Exercise directions
Output the span of lines from the one that contains "new: red bench (no. 2 from left)" through the end of the records, inclusive, exactly as written and free of pictures.

Material provided
Segment Open
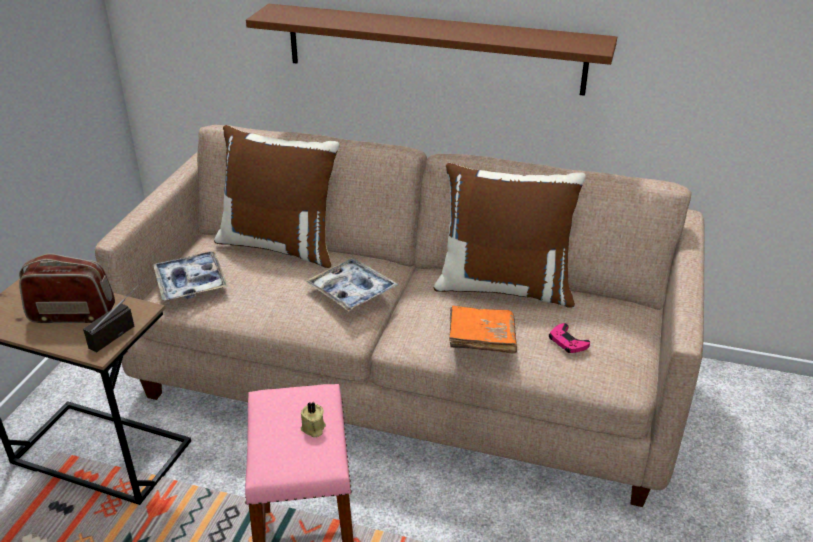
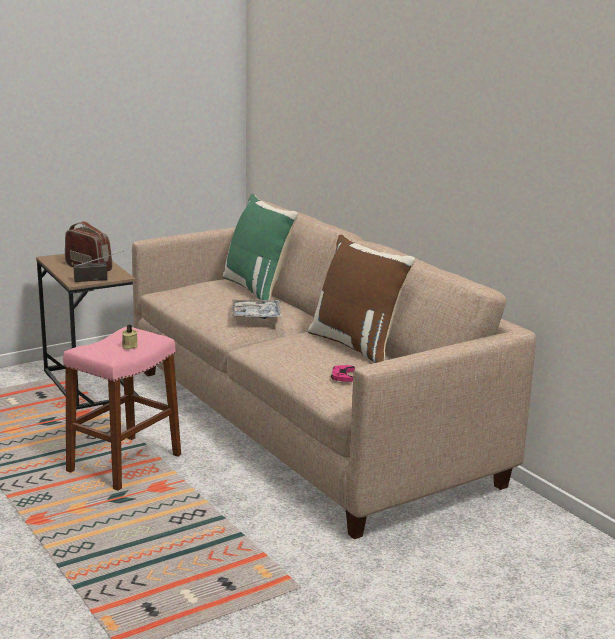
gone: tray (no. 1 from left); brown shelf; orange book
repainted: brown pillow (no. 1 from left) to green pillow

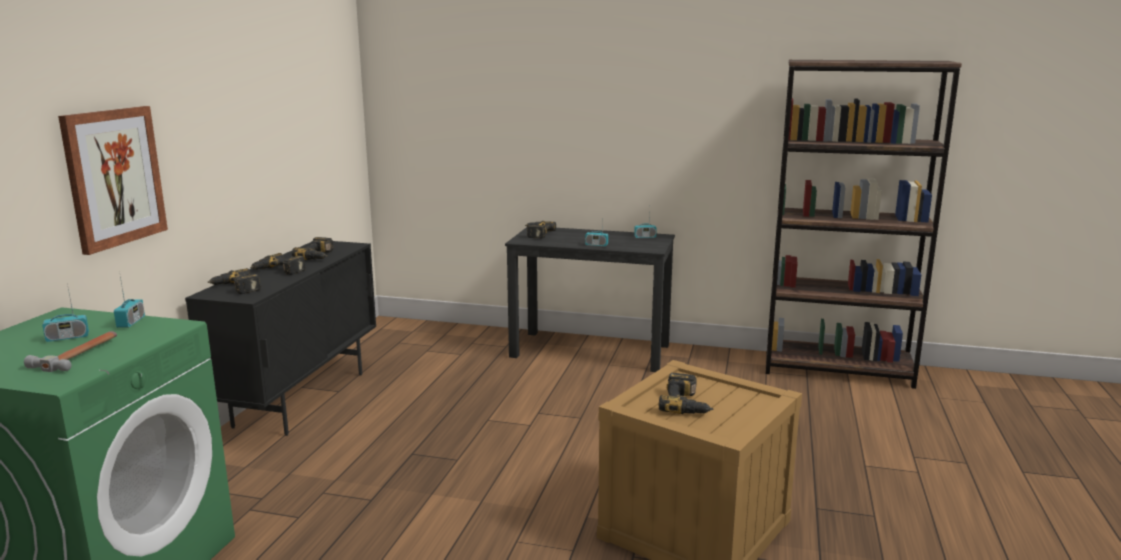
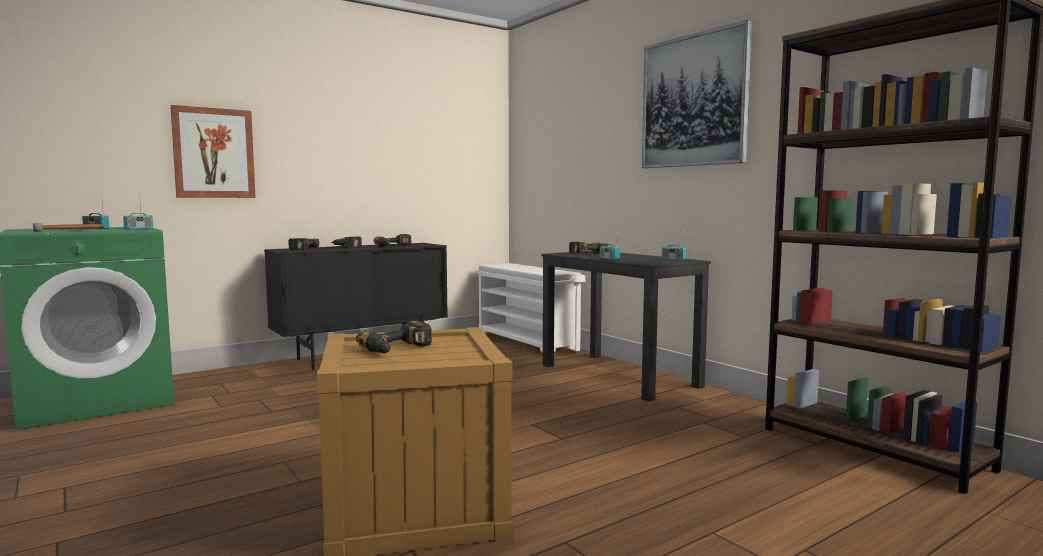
new: white shoe rack; picture (no. 2 from left)

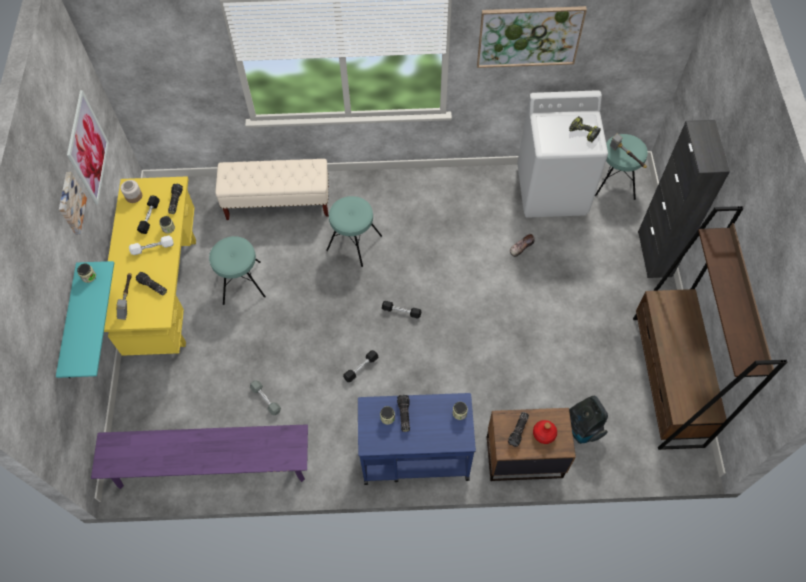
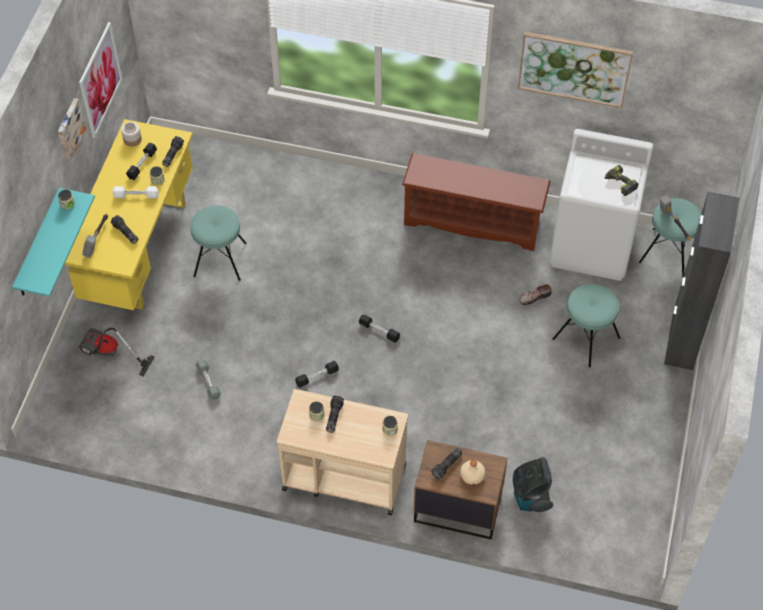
gone: purple bench; beige bench; brown bookcase
new: vacuum cleaner (no. 1 from left); brown shoe rack
shifted: turquoise stool (no. 2 from left)
repainted: blue cart to beige cart; red bottle to beige bottle

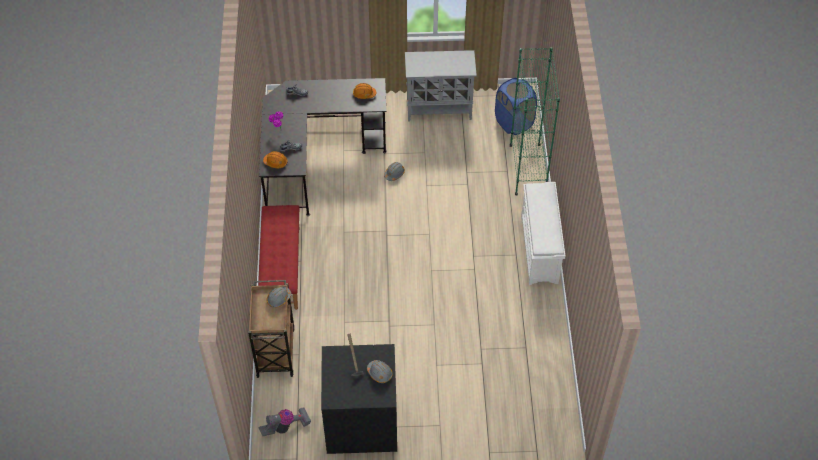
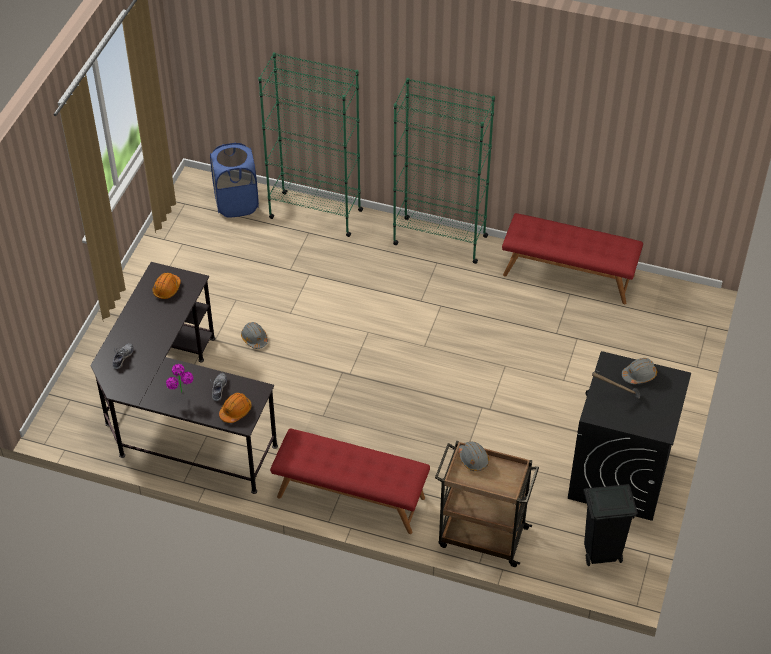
gone: grey cabinet
new: red bench (no. 2 from left)
swapped: vacuum cleaner to black trash can; white shoe rack to green bookcase (no. 2 from left)

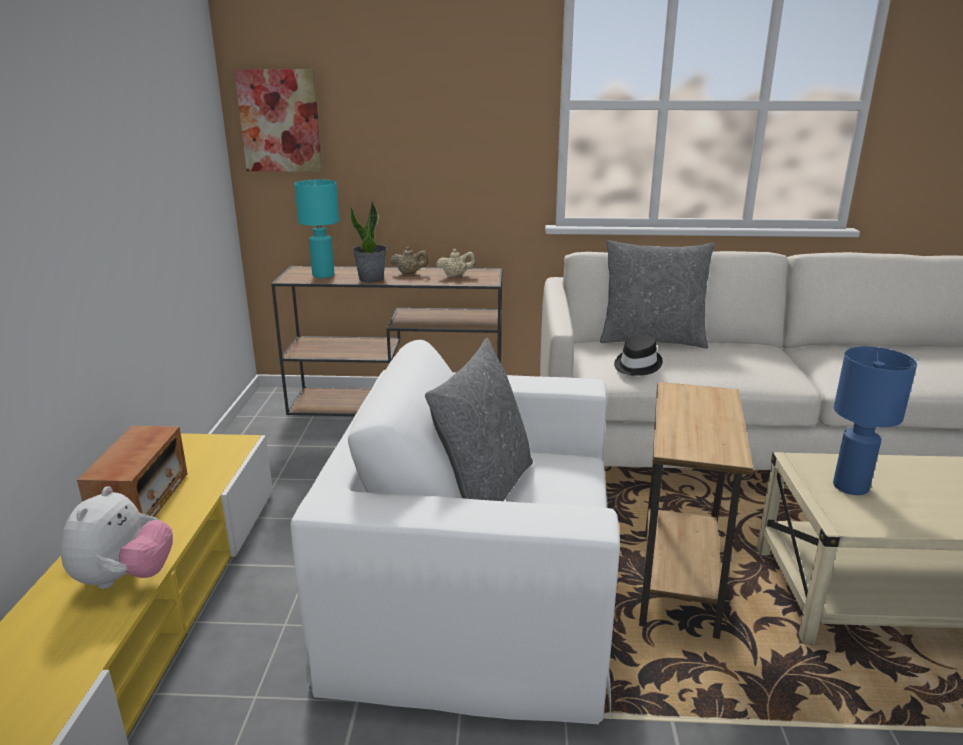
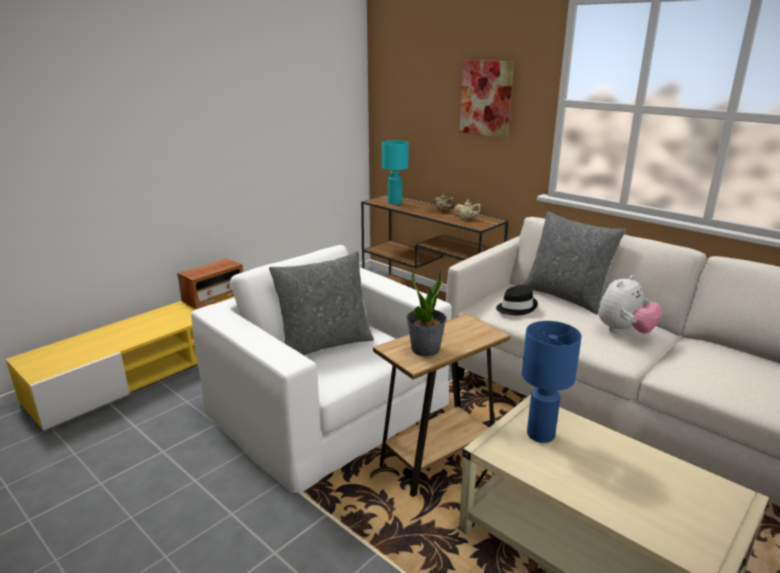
shifted: plush toy; picture; potted plant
Segment Closed
Exercise answer
new: red bench (no. 2 from left)
swapped: vacuum cleaner to black trash can; white shoe rack to green bookcase (no. 2 from left)

shifted: plush toy; picture; potted plant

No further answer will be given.